Désormais.
Nous nous tenions face à face en silence, le soleil au zénith.
Quelques secondes, qui me semblèrent interminables, s’écoulèrent. Il avait changé. Il paraissait plus léger, comme s’il n’avait aucun effort à fournir pour supporter une vie qui serait insoutenable pour quiconque serait accablé par sa conscience.
Mon regard restait fixé sur lui et je sentis une vague de chaleur s’emparer de moi. Il prit la parole.
« Ça fait un bail. »
Je ne répondis pas.
« L’épée du Pistolero… enfin, son pistolet… C’était un cadeau. »
Je restai silencieux alors que mon pouce caressait la gâchette qui était parfaitement accrochée à ma ceinture.
« C’était un cadeau pour toi… de ma part. »
La chaleur s’intensifiait. Elle se concentrait au niveau de mon thorax. J’avais eu l’impression d’être un lâche le jour où Jaren s’était éteint, et pendant de nombreuses phases lunaires après ça. Mais à ce moment précis, le feu de ma Lumière était la seule chose que je ressentais. L’autre tenta une nouvelle approche.
« Tu n’as rien à dire ? »
Il resta silencieux pour que ses mots fassent effet.
« Ça fait longtemps que je t’attends, et que j’attends ce jour. »
Ses tentatives pour faire la conversation semblaient triviales, en comparaison avec tout ce qui s’était passé jusqu’ici.
« Bien des fois, j’ai cru que tu avais échoué. Que tu avais renoncé… »
Je revis défiler devant mes yeux tout ce que j’avais perdu et tous ceux qui avaient souffert, entrecoupés par l’image d’une silhouette obscure qui marchait en direction d’un garçon faible, terrifié et lâche.
Le feu brûlait en moi.
L’inconnu reprit. « Mais tu es là. L’heure des dernières paroles est venue… »
Pendant que sa langue articulait ces syllabes, ma main se porta vers mon arme comme si elle était possédée de sa propre volonté. Mes réflexes et mon intention s’allièrent à ma colère, ma concentration, et ce besoin oppressant d’en finir, justement. Tout en bougeant, le feu qui brûlait en moi se concentra à travers mon épaule et jusqu’à ma main, alors que mes doigts se rapprochaient de la détente du pistolet de mon troisième père.

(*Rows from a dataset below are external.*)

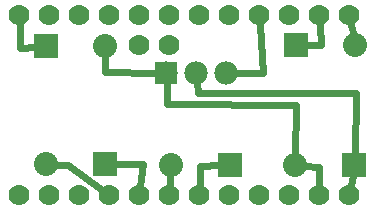
<source format=gbl>
G04 MADE WITH FRITZING*
G04 WWW.FRITZING.ORG*
G04 DOUBLE SIDED*
G04 HOLES PLATED*
G04 CONTOUR ON CENTER OF CONTOUR VECTOR*
%ASAXBY*%
%FSLAX23Y23*%
%MOIN*%
%OFA0B0*%
%SFA1.0B1.0*%
%ADD10C,0.070000*%
%ADD11C,0.080000*%
%ADD12C,0.078000*%
%ADD13R,0.080000X0.080000*%
%ADD14R,0.078000X0.078000*%
%ADD15C,0.024000*%
%LNCOPPER0*%
G90*
G70*
G54D10*
X394Y653D03*
X594Y53D03*
X1194Y653D03*
X994Y53D03*
X194Y53D03*
X794Y653D03*
X1194Y53D03*
X794Y53D03*
X394Y53D03*
X594Y553D03*
X994Y653D03*
X594Y653D03*
X194Y653D03*
X1094Y53D03*
X894Y53D03*
X694Y53D03*
X494Y53D03*
X294Y53D03*
X94Y53D03*
X494Y553D03*
X1094Y653D03*
X894Y653D03*
X694Y653D03*
X494Y653D03*
X294Y653D03*
X94Y653D03*
G54D11*
X1017Y555D03*
X1214Y555D03*
X795Y155D03*
X599Y155D03*
X1210Y153D03*
X1013Y153D03*
X181Y551D03*
X378Y551D03*
X379Y157D03*
X182Y157D03*
G54D12*
X584Y462D03*
X684Y462D03*
X784Y462D03*
G54D13*
X1017Y555D03*
X795Y155D03*
X1210Y153D03*
X181Y551D03*
X379Y157D03*
G54D14*
X584Y462D03*
G54D15*
X1044Y151D02*
X1094Y149D01*
D02*
X1094Y149D02*
X1094Y84D01*
D02*
X1205Y122D02*
X1199Y83D01*
D02*
X688Y396D02*
X1216Y393D01*
D02*
X1216Y393D02*
X1211Y184D01*
D02*
X686Y432D02*
X688Y396D01*
D02*
X1016Y354D02*
X1013Y184D01*
D02*
X585Y357D02*
X1016Y354D01*
D02*
X585Y432D02*
X585Y357D01*
D02*
X696Y151D02*
X695Y84D01*
D02*
X764Y154D02*
X696Y151D01*
D02*
X597Y124D02*
X595Y84D01*
D02*
X410Y157D02*
X505Y157D01*
D02*
X505Y157D02*
X497Y84D01*
D02*
X554Y462D02*
X380Y465D01*
D02*
X380Y465D02*
X379Y520D01*
D02*
X815Y461D02*
X905Y460D01*
D02*
X905Y460D02*
X896Y622D01*
D02*
X1099Y554D02*
X1096Y622D01*
D02*
X1049Y555D02*
X1099Y554D01*
D02*
X1208Y585D02*
X1200Y622D01*
D02*
X255Y154D02*
X369Y71D01*
D02*
X213Y156D02*
X255Y154D01*
D02*
X96Y546D02*
X95Y622D01*
D02*
X150Y549D02*
X96Y546D01*
G04 End of Copper0*
M02*
</source>
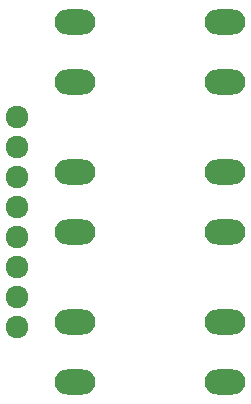
<source format=gts>
G04 #@! TF.FileFunction,Soldermask,Top*
%FSLAX46Y46*%
G04 Gerber Fmt 4.6, Leading zero omitted, Abs format (unit mm)*
G04 Created by KiCad (PCBNEW 4.0.2-4+6225~38~ubuntu14.04.1-stable) date Tue 08 Mar 2016 14:25:17 CET*
%MOMM*%
G01*
G04 APERTURE LIST*
%ADD10C,0.150000*%
%ADD11C,1.924000*%
%ADD12O,3.448000X2.127200*%
G04 APERTURE END LIST*
D10*
D11*
X221716600Y-165570400D03*
X221716600Y-163030400D03*
X221716600Y-160490400D03*
X221716600Y-157950400D03*
X221716600Y-155410400D03*
X221716600Y-152870400D03*
X221716600Y-150330400D03*
X221716600Y-147790400D03*
D12*
X239268000Y-139700000D03*
X239268000Y-144780000D03*
X226568000Y-139700000D03*
X226568000Y-144780000D03*
X239268000Y-152400000D03*
X239268000Y-157480000D03*
X226568000Y-152400000D03*
X226568000Y-157480000D03*
X239268000Y-165100000D03*
X239268000Y-170180000D03*
X226568000Y-165100000D03*
X226568000Y-170180000D03*
M02*

</source>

Deux tirs. Deux balles cernées d’un éclat colérique.
Il tomba.
Je marchai jusqu’à son corps. Il n’avait même pas levé son satané Chardon, le pistolet dentelé répugnant. Je regardai le corps de l’homme qui avait tant de fois semé la mort.
Ma Lumière embrasait toujours mon arme. La tristesse m’envahit. Je repensai au bon vieux temps. À Palamon. À Jaren.
Je remontai le canon de mon arme au niveau du casque de l’homme, et je rendis un dernier hommage à mon mentor, mon sauveur, mon père et mon ami.
« Les tiennes, pas les miennes. »
Et je resserrai ma prise pour que le pistolet de Jaren, le mien, puisse avoir le dernier mot.